TASK INPUTS:
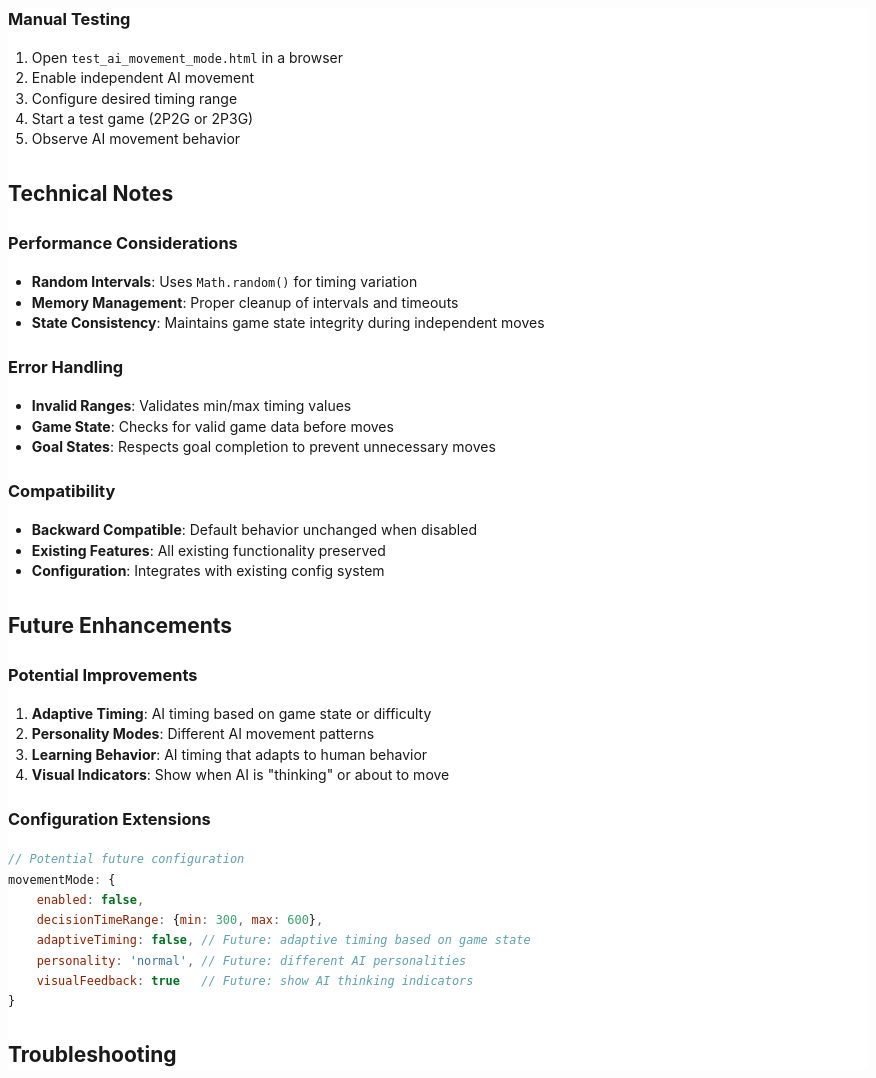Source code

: ### Manual Testing

1. Open `test_ai_movement_mode.html` in a browser
2. Enable independent AI movement
3. Configure desired timing range
4. Start a test game (2P2G or 2P3G)
5. Observe AI movement behavior

## Technical Notes

### Performance Considerations

- **Random Intervals**: Uses `Math.random()` for timing variation
- **Memory Management**: Proper cleanup of intervals and timeouts
- **State Consistency**: Maintains game state integrity during independent moves

### Error Handling

- **Invalid Ranges**: Validates min/max timing values
- **Game State**: Checks for valid game data before moves
- **Goal States**: Respects goal completion to prevent unnecessary moves

### Compatibility

- **Backward Compatible**: Default behavior unchanged when disabled
- **Existing Features**: All existing functionality preserved
- **Configuration**: Integrates with existing config system

## Future Enhancements

### Potential Improvements

1. **Adaptive Timing**: AI timing based on game state or difficulty
2. **Personality Modes**: Different AI movement patterns
3. **Learning Behavior**: AI timing that adapts to human behavior
4. **Visual Indicators**: Show when AI is "thinking" or about to move

### Configuration Extensions

```javascript
// Potential future configuration
movementMode: {
    enabled: false,
    decisionTimeRange: {min: 300, max: 600},
    adaptiveTiming: false, // Future: adaptive timing based on game state
    personality: 'normal', // Future: different AI personalities
    visualFeedback: true   // Future: show AI thinking indicators
}
```

## Troubleshooting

EXERCISE AIM:
Check each line of the listing above for the string "false" and return those that contain it.

EXERCISE SOLUTION:
    enabled: false,
    adaptiveTiming: false, // Future: adaptive timing based on game state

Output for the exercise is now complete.